What did Julian Assange do? WikiLeaks' most significant document dumps

What did Julian Assange do? WikiLeaks’ most significant document dumps

WikiLeaks founder Jullian Assange has pleaded guilty to a single charge of publishing U.S. military secrets in a U.S. court on the Northern Mariana Islands, before he is set to be sent back to his home country of Australia.

Assange had been imprisoned in the U.K. since 2019, and before that, he lived in the Ecuadorian Embassy in London for seven years, where sought political asylum.

What did Julian Assange do?

Julian Assange founded the WikiLeaks website, which published thousands of confidential leaked documents from sources including the U.S. government, large corporations and personal emails.

indicted Assange in 2019 on more than a dozen charges alleging he illegally obtained classified information about America’s wars in Afghanistan and Iraq and disseminated it on WikiLeaks. Prosecutors accused him of recruiting individuals to “hack into computers and/or illegally obtain and disclose classified information.”

The United States had been seeking Assange’s extradition from the U.K., and he could have faced a potential 175-year prison sentence in the U.S. if convicted.

What are some of Wikileaks most significant dumps?

Video of gunfire from U.S. helicopter killing civilians in Iraq

In 2010, WikiLeaks published video taken from a U.S. helicopter attack in Baghdad that showed, among others, Reuters news photographer Namir Noor-Eldeen and his assistant Saeed Chmagh being killed by American fire.

When a van arrived to pick up the wounded, the video showed it being fired on as well.

A voice could be heard on the recording of the attack saying: “Light them all up.”

Former army intelligence analyst Chelsea Manning was later arrested for releasing the video along with other classified material about the war.

Documents pertaining to the wars in Iraq and Afghanistan

WikiLeaks published tens of thousands of documents, many of which were leaked by Manning, which related to the wars in Iraq and Afghanistan.

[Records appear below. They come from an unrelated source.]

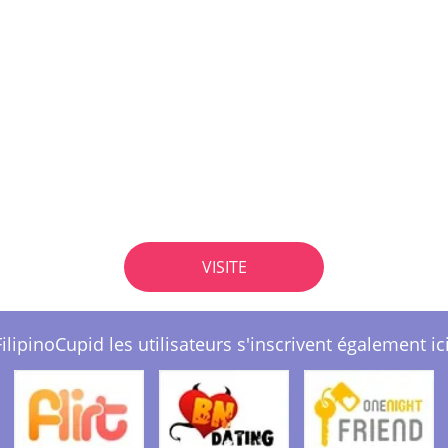
VISITE
FilipinoCupid les utilisateurs s'inscrivent également ici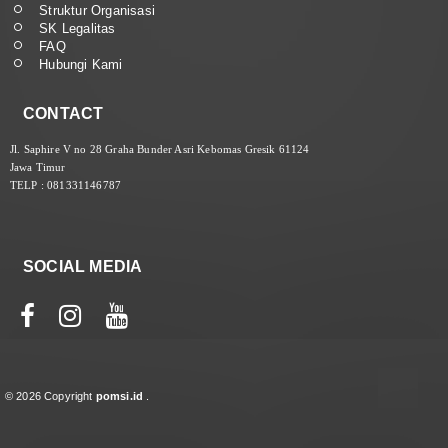
Struktur Organisasi
SK Legalitas
FAQ
Hubungi Kami
CONTACT
Jl. Saphire V no 28 Graha Bunder Asri Kebomas Gresik 61124
Jawa Timur
TELP : 081331146787
SOCIAL MEDIA
© 2026 Copyright
pomsi.id
.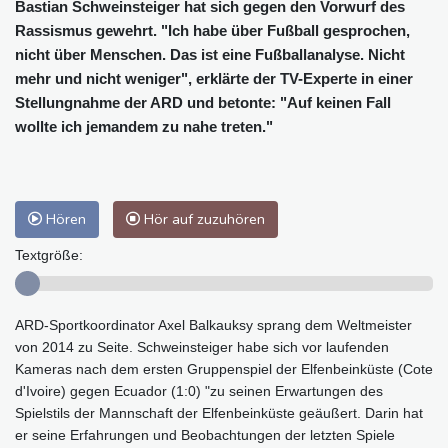
Bastian Schweinsteiger hat sich gegen den Vorwurf des
Rassismus gewehrt. "Ich habe über Fußball gesprochen,
nicht über Menschen. Das ist eine Fußballanalyse. Nicht
mehr und nicht weniger", erklärte der TV-Experte in einer
Stellungnahme der ARD und betonte: "Auf keinen Fall
wollte ich jemandem zu nahe treten."
Hören
Hör auf zuzuhören
Textgröße:
ARD-Sportkoordinator Axel Balkauksy sprang dem Weltmeister
von 2014 zu Seite. Schweinsteiger habe sich vor laufenden
Kameras nach dem ersten Gruppenspiel der Elfenbeinküste (Cote
d'Ivoire) gegen Ecuador (1:0) "zu seinen Erwartungen des
Spielstils der Mannschaft der Elfenbeinküste geäußert. Darin hat
er seine Erfahrungen und Beobachtungen der letzten Spiele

The documents included evidence there had been scores of civilians killed by the U.S. in unreported incidents, and that Iraqi forces had tortured prisoners. They also included details about the hunt for Osama bin Laden and NATO concerns over Pakistan and Iran potentially aiding the Taliban in Afghanistan.

At the time of their release in 2010, the Obama White House criticized the publication of the files and said they could endanger the lives of Americans and U.S. partners.

Emails from top Democrats

In 2016, WikiLeaks released around 20,000 Democratic National Committee emails, many of which seemed to show acrimony toward Democratic presidential candidate Sen. Bernie Sanders and favoritism toward Hillary Clinton. The leaked emails raised concerns that alienated Sanders supporters would not support Clinton once she won the nomination.

Then, about a month before the election, Wikileaks said it had 50,000 emails from the account of Clinton’s campaign chairman, John Podesta, and began releasing them in batches. WikiLeaks said it would release more emails every day until Election Day.

The emails touched on a range of topics, including how to deal with correspondence with President Obama on Hillary Clinton’s private server while she was secretary of state and advice from Jennifer Granholm, who served as Michigan governor from 2003-2010, on how Clinton might get “out of the bubble” and engage with Americans.

One leaked email suggested that Democratic National Committee Chair Donna Brazile tipped off the Clinton campaign about a question ahead of a town hall. 

Another email contained what were said to be transcripts of Clinton’s three Wall Street speeches to Goldman Sachs, though her campaign declined to confirm their authenticity. Primary opponent Bernie Sanders attacked her over the speeches and demanded that she release the transcripts.

It is difficult to say whether the daily release of the Podesta emails affected the outcome of the 2016 campaign, because there were also other explosive news stories in that same month. On the first day WikiLeaks began publishing its trove of Podesta emails, an “Access Hollywood” tape of then-candidate Donald Trump speaking disparagingly about women with Billy Bush was released. A few days before the election, the FBI revealed it had found emails related to Clinton’s State Department tenure on a laptop belonging to the estranged husband of aide Huma Abedin, former New York Rep. Anthony Weiner. 

In an interview with “Frontline” about a month after the election, Podesta noted later that in those thousands of emails, there were no “earth-shattering revelations.” But there was, he said, a secondary effect: “It kind of obliterates your ability to have a positive message.” It was the end of the campaign, and “I think what people want to hear about is the future,” he said. “But we were stuck in a cycle in which the dominant coverage was either, again, something outrageous [Trump] had said or something they had leaked.”